In 1951, Dick Emmet and his wife, Alan, moved from Cambridge to their new home on 15 wooded acres in Westford, drawn by the opportunity to enjoy peaceful nature walks right from their doorstep. Near their home and throughout Massachusetts, they saw that wildland was disappearing at an alarming rate and believed that it was imperative to do everything possible to conserve it. With a true conservation ethic, Dick and Alan purchased many small pieces of land near their Westford home. "We never intended to build ourselves an empire," says Alan, "we just wanted to conserve the land."
Dick and Alan became members of Mass Audubon in 1966, and their loyalty and generosity have been beyond compare. Dick was a member of Mass Audubon's Board of Directors for three terms, and his understanding of the ever-increasing challenges confronting the environment was pivotal to our progress.
As a trained attorney who went back to law after more than a quarter-century teaching high school, Dick played a critical role as a staff lawyer at the Conservation Law Foundation in shaping how public trust law can help protect New England's natural resources.
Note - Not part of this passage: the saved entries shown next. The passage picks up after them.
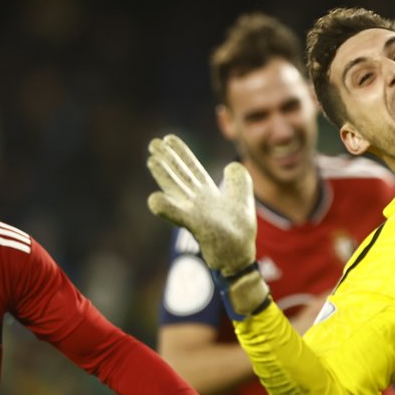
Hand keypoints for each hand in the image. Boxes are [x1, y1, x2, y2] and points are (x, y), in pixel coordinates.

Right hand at [147, 134, 256, 275]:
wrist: (239, 256)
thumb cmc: (238, 230)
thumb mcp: (242, 199)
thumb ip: (239, 180)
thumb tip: (232, 164)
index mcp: (208, 193)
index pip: (192, 168)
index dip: (181, 153)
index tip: (168, 138)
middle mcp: (198, 201)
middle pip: (180, 175)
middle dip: (168, 159)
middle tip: (153, 143)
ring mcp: (195, 213)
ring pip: (176, 190)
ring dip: (164, 176)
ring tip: (152, 160)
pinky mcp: (198, 227)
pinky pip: (179, 215)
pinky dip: (166, 208)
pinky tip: (154, 199)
He also unselfishly shared his expertise to assist a number of other conservation organizations in fulfilling their missions. We couldn't have asked for anyone more able to provide such thoughtful insight.
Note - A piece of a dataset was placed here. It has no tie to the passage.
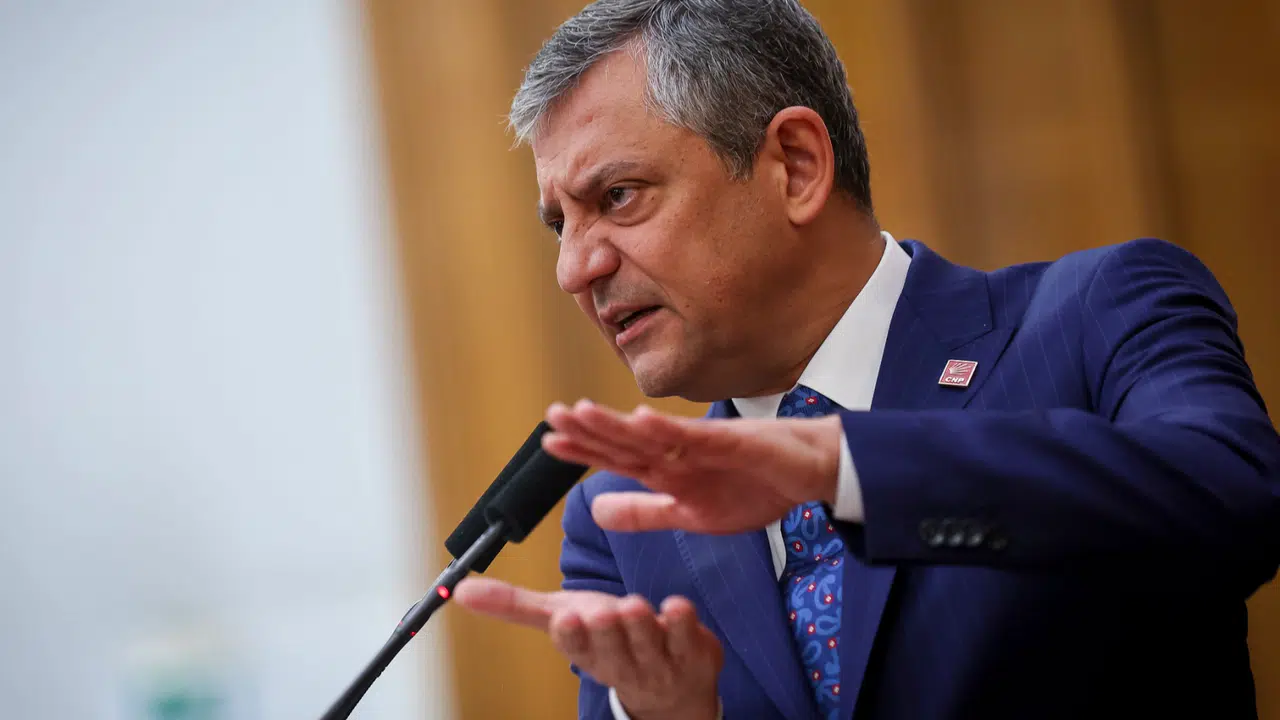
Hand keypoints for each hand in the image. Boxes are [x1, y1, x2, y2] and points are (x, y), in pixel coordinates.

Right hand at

Dick passed away in 2007, leaving a legacy of commitment, vision, and hard work that helped shape conservation throughout Massachusetts. Part of that legacy: Mass Audubon's Nashoba Brook Wildlife Sanctuary in Westford, several hundred acres of woodland, fields and wetlands — most of which Dick helped to protect over the years. His last gift enlarged the sanctuary still further, adding 62 acres by bequest.
Then, last December, Alan generously donated an additional 47 acres in Westford. "Mass Audubon was the obvious choice," says Alan. She and her husband knew that the land would be permanently protected. Not only would this be a resource for the people of Westford, but also a place for all people to discover and enjoy the beautiful woods and rolling fields of northeastern Massachusetts. "We didn't want it to be just for us," she says.
Further demonstrating their conviction, the couple donated and provided for the long-term stewardship of their tremendous gifts. Thanks to the conservation ethic, foresight, and generosity of Dick and Alan Emmet, the nature of Massachusetts is now better protected.